(Machine-readable hardware designs)
--- START ---

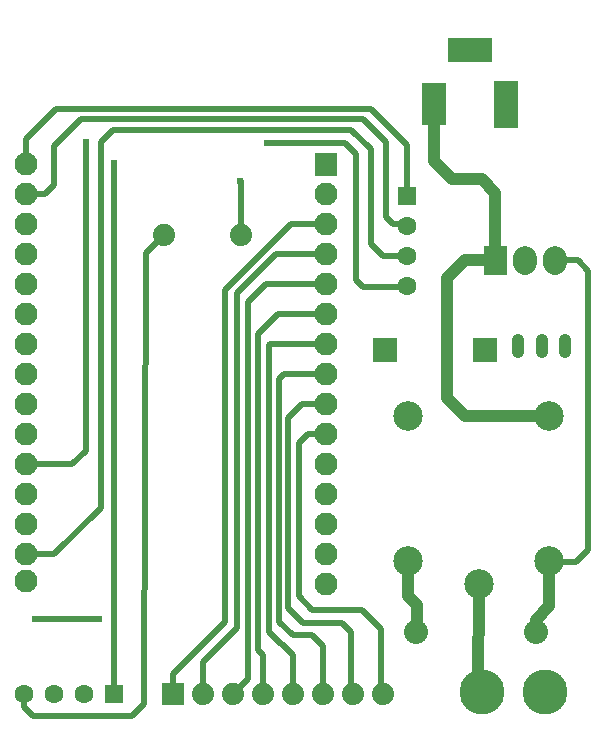
<source format=gtl>
G04 Layer: TopLayer*
G04 EasyEDA v6.3.22, 2020-01-15T09:47:29+05:30*
G04 df7ee3fc161541079e6ef3371bf9abd3,b6e8962e620740079bb188d2402746ea,10*
G04 Gerber Generator version 0.2*
G04 Scale: 100 percent, Rotated: No, Reflected: No *
G04 Dimensions in millimeters *
G04 leading zeros omitted , absolute positions ,3 integer and 3 decimal *
%FSLAX33Y33*%
%MOMM*%
G90*
G71D02*

%ADD11C,0.499999*%
%ADD12C,0.999998*%
%ADD13C,0.609600*%
%ADD14C,3.810000*%
%ADD15R,1.999996X1.999996*%
%ADD16C,1.949958*%
%ADD18R,1.599997X1.599997*%
%ADD19C,1.599997*%
%ADD20R,1.879600X1.879600*%
%ADD21C,1.879600*%
%ADD22C,2.499995*%
%ADD23C,2.032000*%
%ADD25R,2.032000X3.657600*%
%ADD28C,1.999996*%

%LPD*%
G54D11*
G01X1905Y14478D02*
G01X4318Y14478D01*
G01X8255Y18415D01*
G01X8255Y49403D01*
G01X9271Y50419D01*
G01X29464Y50419D01*
G01X31115Y48768D01*
G01X31115Y40767D01*
G01X32131Y39751D01*
G01X34163Y39751D01*
G01X9398Y2667D02*
G01X9398Y47625D01*
G01X27305Y34798D02*
G01X23241Y34798D01*
G01X21590Y33147D01*
G01X21590Y6350D01*
G01X21971Y5969D01*
G01X21971Y2667D01*
G01X27305Y42418D02*
G01X24384Y42418D01*
G01X18796Y36830D01*
G01X18796Y8763D01*
G01X14351Y4318D01*
G01X14351Y2667D01*
G01X27305Y32258D02*
G01X22606Y32258D01*
G01X22479Y32131D01*
G01X22479Y7874D01*
G01X23495Y6858D01*
G01X23622Y6858D01*
G01X24511Y5969D01*
G01X24511Y2667D01*
G01X1905Y44958D02*
G01X3556Y44958D01*
G01X4318Y45720D01*
G01X4318Y49022D01*
G01X6604Y51308D01*
G01X30480Y51308D01*
G01X32385Y49403D01*
G01X32385Y43053D01*
G01X33020Y42418D01*
G01X34036Y42418D01*
G01X34163Y42291D01*
G54D12*
G01X34229Y13835D02*
G01X34229Y10982D01*
G01X35052Y10160D01*
G01X35052Y7956D01*
G01X34893Y7797D01*
G01X46228Y13962D02*
G01X46196Y10083D01*
G01X45053Y8940D01*
G54D11*
G01X1905Y47498D02*
G01X1905Y49657D01*
G01X4445Y52197D01*
G01X31115Y52197D01*
G01X34163Y49149D01*
G01X34163Y44831D01*
G54D12*
G01X40228Y11963D02*
G01X40196Y3110D01*
G01X40513Y2794D01*
G54D11*
G01X27305Y27178D02*
G01X25273Y27178D01*
G01X24130Y26035D01*
G01X24130Y9906D01*
G01X25400Y8636D01*
G01X28702Y8636D01*
G01X29464Y7874D01*
G01X29464Y2794D01*
G01X29591Y2667D01*
G01X27305Y39878D02*
G01X23114Y39878D01*
G01X19812Y36576D01*
G01X19812Y8255D01*
G01X16891Y5334D01*
G01X16891Y2667D01*
G01X27305Y37338D02*
G01X22225Y37338D01*
G01X20701Y35814D01*
G01X20701Y3937D01*
G01X19431Y2667D01*
G54D12*
G01X36449Y52578D02*
G01X36449Y47752D01*
G01X37973Y46228D01*
G01X40513Y46228D01*
G01X41656Y45085D01*
G01X41656Y39370D01*
G54D11*
G01X20091Y41529D02*
G01X20091Y46075D01*
G01X20066Y46101D01*
G01X27305Y29718D02*
G01X23749Y29718D01*
G01X23368Y29337D01*
G01X23368Y8763D01*
G01X24511Y7620D01*
G01X26162Y7620D01*
G01X27051Y6731D01*
G01X27051Y2667D01*
G54D12*
G01X41656Y39370D02*
G01X39116Y39370D01*
G01X37592Y37846D01*
G01X37592Y27686D01*
G01X39116Y26162D01*
G01X46228Y26162D01*
G54D11*
G01X46736Y39370D02*
G01X48641Y39370D01*
G01X49530Y38481D01*
G01X49530Y14859D01*
G01X48514Y13843D01*
G01X46347Y13843D01*
G01X46228Y13962D01*
G01X1778Y2667D02*
G01X1778Y1524D01*
G01X2540Y762D01*
G01X10922Y762D01*
G01X11938Y1778D01*
G01X12065Y40005D01*
G01X13589Y41529D01*
G01X1905Y22098D02*
G01X5842Y22098D01*
G01X6985Y23241D01*
G01X6985Y49403D01*
G01X22352Y49276D02*
G01X28956Y49276D01*
G01X29845Y48387D01*
G01X29845Y37719D01*
G01X30480Y37084D01*
G01X34036Y37084D01*
G01X34163Y37211D01*
G01X27305Y24638D02*
G01X25781Y24638D01*
G01X25019Y23876D01*
G01X25019Y10922D01*
G01X26162Y9779D01*
G01X30353Y9779D01*
G01X32004Y8128D01*
G01X32004Y2794D01*
G01X32131Y2667D01*
G01X2667Y9017D02*
G01X8128Y9017D01*
G54D14*
G01X40513Y2794D03*
G01X45847Y2794D03*
G54D15*
G01X40767Y31750D03*
G54D16*
G01X1905Y12192D03*
G01X1905Y14478D03*
G01X1905Y17018D03*
G01X1905Y19558D03*
G01X1905Y22098D03*
G01X1905Y24638D03*
G01X1905Y27178D03*
G01X1905Y29718D03*
G01X1905Y32258D03*
G01X1905Y34798D03*
G01X1905Y37338D03*
G01X1905Y39878D03*
G01X1905Y42418D03*
G01X1905Y44958D03*
G01X1905Y47498D03*
G01X27305Y14478D03*
G01X27305Y17018D03*
G01X27305Y19558D03*
G01X27305Y22098D03*
G01X27305Y24638D03*
G01X27305Y27178D03*
G01X27305Y29718D03*
G01X27305Y32258D03*
G01X27305Y34798D03*
G01X27305Y37338D03*
G01X27305Y39878D03*
G01X27305Y42418D03*
G01X27305Y44958D03*
G36*
G01X28204Y48473D02*
G01X28204Y46522D01*
G01X26405Y46522D01*
G01X26405Y48473D01*
G01X28204Y48473D01*
G37*
G01X27305Y11938D03*
G54D18*
G01X9398Y2667D03*
G54D19*
G01X6858Y2667D03*
G01X4318Y2667D03*
G01X1778Y2667D03*
G54D20*
G01X14351Y2667D03*
G54D21*
G01X16891Y2667D03*
G01X19431Y2667D03*
G01X21971Y2667D03*
G01X24511Y2667D03*
G01X27051Y2667D03*
G01X29591Y2667D03*
G01X32131Y2667D03*
G01X13589Y41529D03*
G01X20091Y41529D03*
G54D22*
G01X46228Y26162D03*
G01X40228Y11963D03*
G01X34229Y26162D03*
G01X34229Y13962D03*
G01X46228Y13962D03*
G54D23*
G01X34893Y7924D03*
G01X45053Y7924D03*
G54D15*
G01X32266Y31750D03*
G01X40767Y31750D03*
G54D18*
G01X34163Y44831D03*
G54D19*
G01X34163Y42291D03*
G01X34163Y39751D03*
G01X34163Y37211D03*
G36*
G01X43561Y50579D02*
G01X41529Y50579D01*
G01X41529Y54576D01*
G01X43561Y54576D01*
G01X43561Y50579D01*
G37*
G54D25*
G01X36449Y52578D03*
G36*
G01X41325Y56134D02*
G01X37668Y56134D01*
G01X37668Y58166D01*
G01X41325Y58166D01*
G01X41325Y56134D01*
G37*
G36*
G01X40655Y40619D02*
G01X42656Y40619D01*
G01X42656Y38120D01*
G01X40655Y38120D01*
G01X40655Y40619D01*
G37*
G54D13*
G01X6985Y49403D03*
G01X22352Y49276D03*
G01X20066Y46101D03*
G01X2667Y9017D03*
G01X8128Y9017D03*
G01X9398Y47625D03*
G54D12*
G01X43569Y31631D02*
G01X43569Y32630D01*
G01X45571Y31631D02*
G01X45571Y32630D01*
G01X47570Y31631D02*
G01X47570Y32630D01*
G54D28*
G01X44196Y39619D02*
G01X44196Y39119D01*
G01X46736Y39619D02*
G01X46736Y39119D01*
M00*
M02*

</source>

--- END ---

§ **WORK ORDER**: Return only the part of the records above that opens with the line containing "G01X2540Y762D01*" and closes with the line containing "G01X25019Y10922D01*", ends included.

§ **RESULT**:
G01X2540Y762D01*
G01X10922Y762D01*
G01X11938Y1778D01*
G01X12065Y40005D01*
G01X13589Y41529D01*
G01X1905Y22098D02*
G01X5842Y22098D01*
G01X6985Y23241D01*
G01X6985Y49403D01*
G01X22352Y49276D02*
G01X28956Y49276D01*
G01X29845Y48387D01*
G01X29845Y37719D01*
G01X30480Y37084D01*
G01X34036Y37084D01*
G01X34163Y37211D01*
G01X27305Y24638D02*
G01X25781Y24638D01*
G01X25019Y23876D01*
G01X25019Y10922D01*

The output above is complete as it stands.